Это звучало, как полный бред. Но Сеня верил своим словам. И Валентин Петрович проникался его верой.

– Я решил, что оставался один вариант. Пока музей не открыли, пока портрет не начал вредить людям, мне нужно было попасть туда. И, к счастью, днем это было не очень сложно. Перед открытием в музее много народу толкалось. Я и не прятался особо, люди думали, что я тоже один из рабочих. Все было просто: вошел в зал, вытащил баллончик с черной краской, распылил. Об одном тревожусь… Вы мне скажите, Валентин Петрович, нельзя ведь после такого восстановить картину?

Валентин Петрович, наверное, должен был ответить, что это все чушь собачья, рассказ сумасшедшего, а насчет реставрации, так дай бог, получится, найдется умелец. Но он сказал совсем другое.

– Я не знаю, можно ли, не специалист. Но картину эту забрали как вещественное доказательство. Поместим ее на склад. А там уж… Всякое бывает в жизни, Сеня. Бывает даже, что пропадают вещи. Исчезают, как и не было их.

Сеня и Валентин Петрович смотрели друг на друга. Морщины на лбу Сени разгладились, тревожное выражение сменилось облегчением.

– Точно, – сказал он. – Всякое бывает. Спасибо вам.

– За что? – пожал плечами Валентин Петрович.

– За то, что поверили.

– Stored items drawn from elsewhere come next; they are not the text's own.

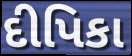
દીપિકા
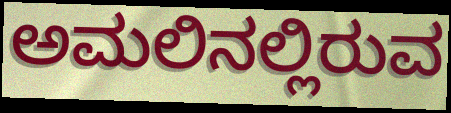
ಅಮಲಿನಲ್ಲಿರುವ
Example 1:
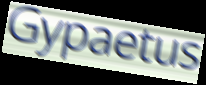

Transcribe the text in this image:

Gypaetus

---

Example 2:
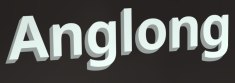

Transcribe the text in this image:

Anglong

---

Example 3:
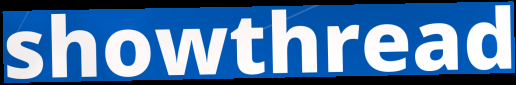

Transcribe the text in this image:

showthread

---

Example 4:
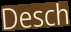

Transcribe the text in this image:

Desch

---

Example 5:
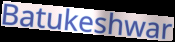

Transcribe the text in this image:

Batukeshwar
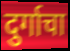
दुर्गाचा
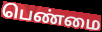
பெண்மை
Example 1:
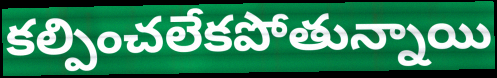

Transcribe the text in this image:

కల్పించలేకపోతున్నాయి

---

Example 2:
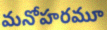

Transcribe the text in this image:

మనోహరమూ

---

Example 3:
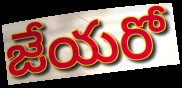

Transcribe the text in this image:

జేయరో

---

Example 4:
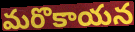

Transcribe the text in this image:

మరొకాయన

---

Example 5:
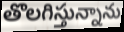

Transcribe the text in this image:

తొలగిస్తున్నాను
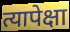
त्यापेक्षा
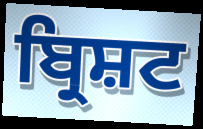
ਬ੍ਰਿਸ਼ਟ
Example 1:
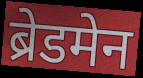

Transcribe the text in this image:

ब्रेडमेन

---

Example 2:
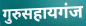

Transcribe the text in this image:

गुरुसहायगंज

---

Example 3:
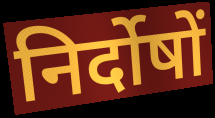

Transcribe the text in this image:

निर्दोषों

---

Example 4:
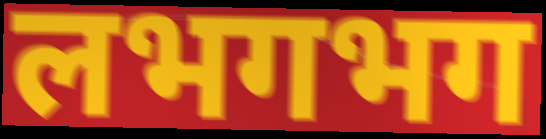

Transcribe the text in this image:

लभगभग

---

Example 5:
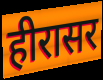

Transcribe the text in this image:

हीरासर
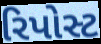
રિપોસ્ટ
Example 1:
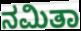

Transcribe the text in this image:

ನಮಿತಾ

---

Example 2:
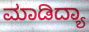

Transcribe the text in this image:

ಮಾಡಿದ್ಯಾ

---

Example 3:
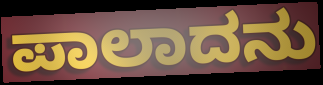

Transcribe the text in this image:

ಪಾಲಾದನು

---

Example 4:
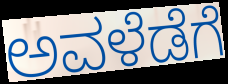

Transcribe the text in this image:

ಅವಳೆಡೆಗೆ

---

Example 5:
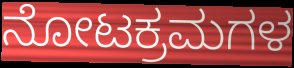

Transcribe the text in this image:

ನೋಟಕ್ರಮಗಳ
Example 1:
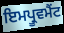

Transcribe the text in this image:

ਇਮਪ੍ਰੂਵਮੈਂਟ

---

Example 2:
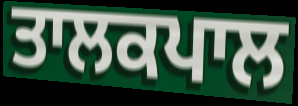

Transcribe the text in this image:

ਤਾਲਕਪਾਲ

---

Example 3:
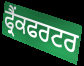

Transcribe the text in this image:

ਫ੍ਰੈਂਕਫਰਟਰ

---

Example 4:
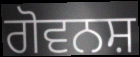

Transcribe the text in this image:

ਗੋਵਨਸ਼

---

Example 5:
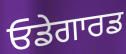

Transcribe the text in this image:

ਓਡੇਗਾਰਡ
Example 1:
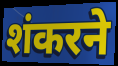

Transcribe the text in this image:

शंकरने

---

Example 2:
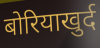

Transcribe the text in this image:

बोरियाखुर्द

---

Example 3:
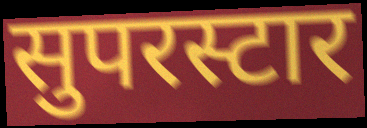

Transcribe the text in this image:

सुपरस्टार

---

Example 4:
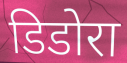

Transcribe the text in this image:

डिडोरा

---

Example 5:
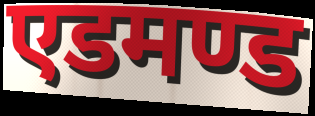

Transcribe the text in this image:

एडमण्ड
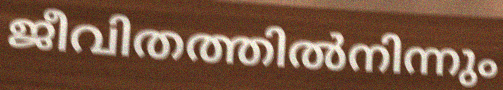
ജീവിതത്തിൽനിന്നും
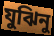
যুঝিনু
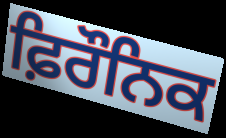
ਫ਼ਿਰੌਨਿਕ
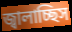
জ্বালাচ্ছিস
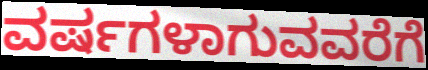
ವರ್ಷಗಳಾಗುವವರೆಗೆ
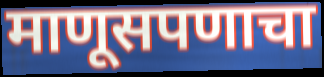
माणूसपणाचा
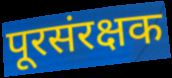
पूरसंरक्षक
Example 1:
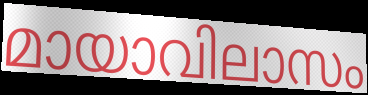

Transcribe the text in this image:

മായാവിലാസം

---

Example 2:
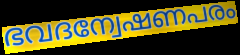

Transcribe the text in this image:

ഭവദന്വേഷണപരം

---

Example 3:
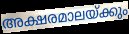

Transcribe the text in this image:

അക്ഷരമാലയ്ക്കും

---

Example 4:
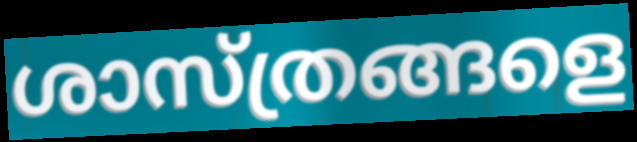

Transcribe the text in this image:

ശാസ്ത്രങ്ങളെ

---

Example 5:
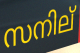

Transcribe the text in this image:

സനില്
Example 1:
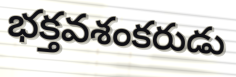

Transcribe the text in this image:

భక్తవశంకరుడు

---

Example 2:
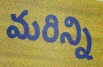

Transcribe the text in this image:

మరిన్ని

Я вам правду сказал.

Позже, оставшись один, Валентин Петрович сидел, смотрел в окно и думал. Сеня сказал правду, чистую правду. А вот Валентин Петрович ему солгал. Он видел тот портрет. Еще тогда, когда музей открыли в первый раз.

Стоял перед ним недолго, но ему казалось, что это длилось несколько часов. Злобные, ухмыляющиеся, уродливые лица. Глаза людей на портрете были похожи на черные дыры – опасные, засасывающие в адовы глубины. От них невозможно было отвести взгляд, и в голове слышался странный гул. Уже позже Валентин Петрович сообразил, что это напоминало гудение пчел, ос или шершней, которых он боялся до дрожи.

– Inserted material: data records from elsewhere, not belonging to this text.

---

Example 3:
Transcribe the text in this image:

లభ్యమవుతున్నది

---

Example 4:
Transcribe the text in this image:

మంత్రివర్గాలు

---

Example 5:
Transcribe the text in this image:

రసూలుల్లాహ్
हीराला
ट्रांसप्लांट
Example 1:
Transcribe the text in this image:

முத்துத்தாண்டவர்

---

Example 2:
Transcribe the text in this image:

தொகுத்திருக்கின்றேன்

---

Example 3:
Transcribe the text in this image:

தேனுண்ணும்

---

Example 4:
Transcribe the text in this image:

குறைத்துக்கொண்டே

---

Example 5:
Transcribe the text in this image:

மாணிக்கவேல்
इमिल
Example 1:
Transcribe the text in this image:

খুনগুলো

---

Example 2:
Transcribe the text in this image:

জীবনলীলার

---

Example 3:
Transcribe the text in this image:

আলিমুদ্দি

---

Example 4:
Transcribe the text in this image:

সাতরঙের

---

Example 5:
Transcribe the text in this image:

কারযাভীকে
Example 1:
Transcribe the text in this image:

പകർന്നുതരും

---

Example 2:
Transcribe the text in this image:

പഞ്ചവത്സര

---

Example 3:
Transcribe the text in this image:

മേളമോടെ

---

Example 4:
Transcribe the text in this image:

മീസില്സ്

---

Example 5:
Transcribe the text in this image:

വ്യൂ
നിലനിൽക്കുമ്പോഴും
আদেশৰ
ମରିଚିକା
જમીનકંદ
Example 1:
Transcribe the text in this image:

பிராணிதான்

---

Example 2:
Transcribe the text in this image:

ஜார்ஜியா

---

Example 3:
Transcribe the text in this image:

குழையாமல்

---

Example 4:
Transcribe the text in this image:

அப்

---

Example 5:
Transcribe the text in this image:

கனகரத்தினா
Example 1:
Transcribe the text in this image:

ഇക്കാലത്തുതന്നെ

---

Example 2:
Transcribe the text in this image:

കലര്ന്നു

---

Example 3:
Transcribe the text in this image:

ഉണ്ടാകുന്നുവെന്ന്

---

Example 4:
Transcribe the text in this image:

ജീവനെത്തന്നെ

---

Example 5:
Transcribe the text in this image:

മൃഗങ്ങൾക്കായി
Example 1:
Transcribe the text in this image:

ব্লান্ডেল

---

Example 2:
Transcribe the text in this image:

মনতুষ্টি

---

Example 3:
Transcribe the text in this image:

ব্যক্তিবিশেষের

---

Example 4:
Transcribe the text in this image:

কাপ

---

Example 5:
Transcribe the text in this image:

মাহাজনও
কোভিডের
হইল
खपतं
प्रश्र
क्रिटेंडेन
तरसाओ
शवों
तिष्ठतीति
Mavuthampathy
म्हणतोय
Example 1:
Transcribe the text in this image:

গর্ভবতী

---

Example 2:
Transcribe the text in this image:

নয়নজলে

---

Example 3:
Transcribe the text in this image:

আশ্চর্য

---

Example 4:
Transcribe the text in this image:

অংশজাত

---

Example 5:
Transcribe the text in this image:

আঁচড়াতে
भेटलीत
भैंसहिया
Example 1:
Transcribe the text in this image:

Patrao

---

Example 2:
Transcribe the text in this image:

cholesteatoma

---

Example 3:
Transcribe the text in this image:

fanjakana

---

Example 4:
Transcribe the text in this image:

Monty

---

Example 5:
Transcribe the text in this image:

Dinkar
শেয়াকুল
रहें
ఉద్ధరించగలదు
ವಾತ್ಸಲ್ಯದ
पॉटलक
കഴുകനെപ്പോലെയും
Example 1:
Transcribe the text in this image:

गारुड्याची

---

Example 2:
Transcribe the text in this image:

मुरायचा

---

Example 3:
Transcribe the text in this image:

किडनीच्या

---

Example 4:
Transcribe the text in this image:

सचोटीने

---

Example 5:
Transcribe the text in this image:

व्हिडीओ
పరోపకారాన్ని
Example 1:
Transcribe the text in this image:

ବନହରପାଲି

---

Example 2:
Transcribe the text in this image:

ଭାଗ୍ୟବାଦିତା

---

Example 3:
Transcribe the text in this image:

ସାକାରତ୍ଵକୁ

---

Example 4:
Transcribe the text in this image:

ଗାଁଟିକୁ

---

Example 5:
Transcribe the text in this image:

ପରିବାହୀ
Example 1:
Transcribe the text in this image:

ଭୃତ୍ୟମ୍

На негнущихся ногах отошел он тогда от картины, думая о том, что это нечестивая, дурная вещь, которую нельзя показывать людям, но не смея ни с кем поделиться своими опасениями.

Испугался так, как не боялся никогда в жизни. Думал, что должен сделать что-то, но не знал, что. Когда Сеня Кузнецов сделал все за него, когда из-за его поступка никто больше не посещал музей и не смотрел на картину, а после она оказалась на долгие годы изолирована, Валентин Петрович малодушно возмущался вместе со всеми хулиганским поступком Кузнецова, ни слова не сказал в его защиту. Уговаривал себя: что толку? Кто поверил бы? Что можно было сделать?

Годы шли. Происшествие забылось.

А теперь Сеня снова поступил, как… Как хороший человек, желающий защитить других. И Валентин Петрович намерен был сделать то же самое.